Dieses „fast nichts“ kommuniziert jedoch fast alles über Google als Produkt. Dies wird deutlich, wenn man sich vor Augen führt, wie die alternativen Suchmaschinen in der Anfangszeit aussahen. Altavista, Lycos, Yahoo! usw. hatten alle üppig gespickte Homepages mit Hunderten von Links, Webverzeichnissen und News-Feeds. Dahinter steckte der Gedanke, es sei wichtig, mehrere Möglichkeiten zur Navigation von Informationen im Web anzubieten.
Google hat dieses Durcheinander in einer mutigen Designentscheidung abgeräumt und hält seit eh und je an diesem Ansatz fest. Warum? Weil diese Schlichtheit klar und deutlich und auch kohärent ausdrückt:
"Unsere Suche funktioniert so gut, dass alle Alternativen überflüssig sind"
Tatsächlich funktioniert Googles Suche derart gut, dass sie den Button „Auf gut Glück!“ ergänzt haben, der Suchende direkt zum Top-Ergebnis bringt. Dies ist kein Gimmik, sondern eine klare Ansage bezüglich der Produktqualität, auch für die, die das Produkt im Grunde nicht nutzen.

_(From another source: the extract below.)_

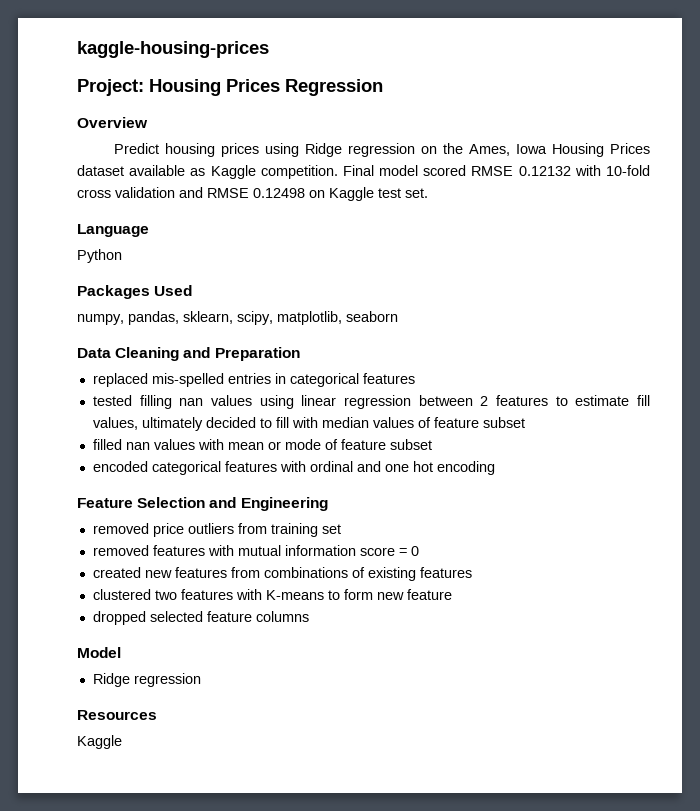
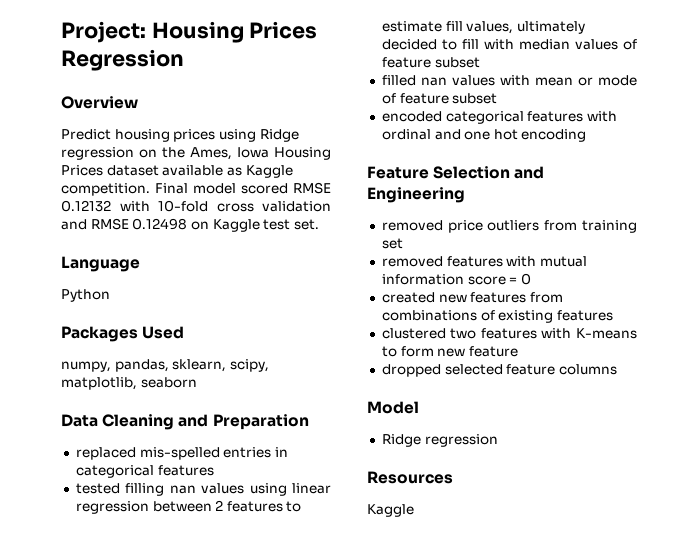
[77,41,269,58] kaggle-housing-prices // -> (61, 32) none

Man kann sich vorstellen, dass im Lauf der Jahre immer wieder Vorschläge aufkamen, das eine oder andere Element zur Google-Homepage hinzuzufügen. Nachrichten-Feeds. Links zu anderen Google-Produkten. Eine Empfehlung zur „Seite des Tages“. Ankündigungen neuer Produkte.
Da mein Herz fürs Marketing schlägt, erhebe ich mein Glas auf all die, die sich hartnäckig dafür eingesetzt haben, Google so zu belassen, wie es ist. Es ist eine Website, die sich selbst treu geblieben ist und sich als die Adresse positioniert, „wo man alles schnell findet“. Meiner bescheidenen Meinung nach ist die Google-Homepage das Beste, was in den vergangenen drei Jahrzehnten digital designt wurde. Auch wenn die Gründer behaupten, es sei zufällig so geschehen.

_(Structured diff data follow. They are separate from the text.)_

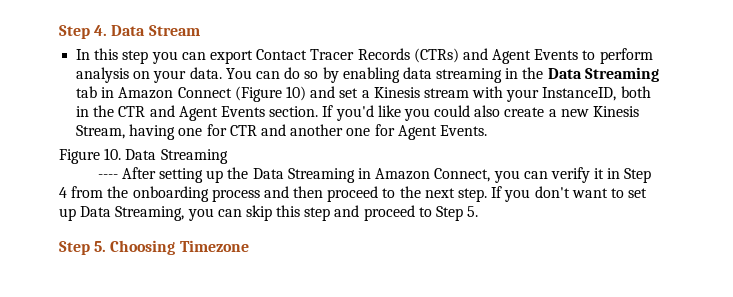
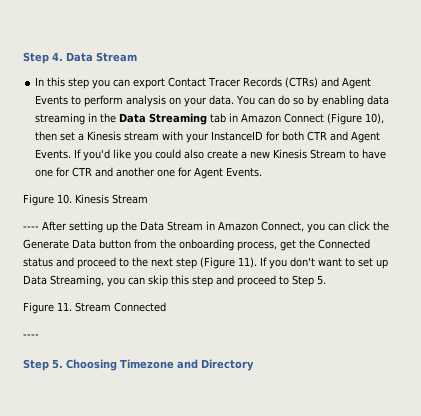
[285,86,336,101] 10) and -> [365,113,385,124] [35,131,58,141] 10), then
[542,86,651,101] [76,105,115,117] InstanceID, both in the -> [211,131,305,141] InstanceID for both
[220,106,319,117] Events section. -> [35,149,72,159] Events.
[76,124,176,140] Stream, having -> [310,149,387,159] Stream to have
[125,149,228,164] Data Streaming -> [75,194,148,204] Kinesis Stream
[287,168,355,183] Streaming -> [167,221,203,231] Stream
[550,167,652,183] [59,186,324,202] verify it in Step 4 from the onboarding process and then -> [348,221,389,231] [23,239,370,251] [23,257,74,267] click the Generate Data button from the onboarding process, get the Connected status and
[458,188,488,202] step. -> [176,257,257,269] step (Figure 11).
(479, 211) none -> [23,302,166,314] [23,334,39,338] // Figure 11. Stream Connected // ----
(249, 246) none -> [177,359,254,371] and Directory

Und nun zu einem Gegenbeispiel, zu einem Unternehmen, das diesen Thron für sich beansprucht (auf die eine oder andere Weise): Amazon will letztlich die erste Anlaufstelle für Suchanfragen sein, zumindest für die Suche nach Konsumgütern. Aber diesen Punkt hat das Unternehmen bislang nicht erreicht. Konsequenterweise erzählt es mit seiner Homepage eine andere Geschichte.
Auf der Amazon-Homepage tummelt sich eine Menge. Sie soll User:innen von der gesamten Produktpalette überzeugen, die über die Website erhältlich ist. Viele der Designentscheidungen hier sind mit schnellem Umsatz zu erklären, doch die Startseite soll auch etwas über die große Auswahl an Produkten erzählen, die Amazon anbieten kann. Das Unternehmen arbeitet daran, die erste Anlaufstelle für alle denkbaren physischen Produkte zu werden, und die Homepage soll helfen, dieses Ziel zu erreichen.
Was sich daraus folgern lässt
Die Websites bzw. Homepages von Budget Travel und Oroko Travel und auch diejenigen von Amazon und Google kommen also einerseits völlig gegensätzlich daher. Andererseits sind sie alle sorgfältig dafür gestaltet, die Geschichte der eigenen Marke bzw. des Unternehmens dahinter zu erzählen, eben auf sehr individuelle Weise.
Und wenn dieser Ansatz Google und Amazon groß gemacht hat, wer würde ihn dann nicht übernehmen wollen?